* About this task:
Render the text lines of the rows below as a Markdown table with the columns "No." and "Line". Number each line, leave out the pictures and any blank lines, and cover all the rows.
[[ Data extract, beginning ]]
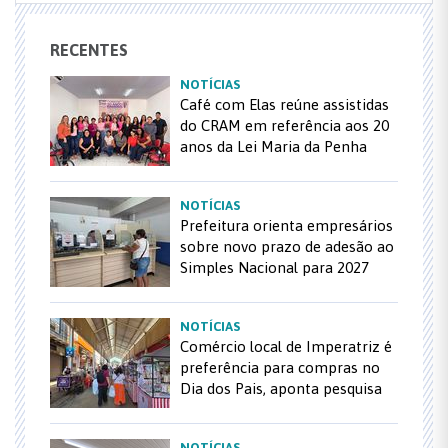
RECENTES
NOTÍCIAS
Café com Elas reúne assistidas
do CRAM em referência aos 20
anos da Lei Maria da Penha
NOTÍCIAS
Prefeitura orienta empresários
sobre novo prazo de adesão ao
Simples Nacional para 2027
NOTÍCIAS
Comércio local de Imperatriz é
preferência para compras no
Dia dos Pais, aponta pesquisa
NOTÍCIAS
[[ Data extract, end ]]
* Expected answer:
| No. | Line |
|---|---|
| 1 | RECENTES |
| 2 | NOTÍCIAS |
| 3 | Café com Elas reúne assistidas |
| 4 | do CRAM em referência aos 20 |
| 5 | anos da Lei Maria da Penha |
| 6 | NOTÍCIAS |
| 7 | Prefeitura orienta empresários |
| 8 | sobre novo prazo de adesão ao |
| 9 | Simples Nacional para 2027 |
| 10 | NOTÍCIAS |
| 11 | Comércio local de Imperatriz é |
| 12 | preferência para compras no |
| 13 | Dia dos Pais, aponta pesquisa |
| 14 | NOTÍCIAS |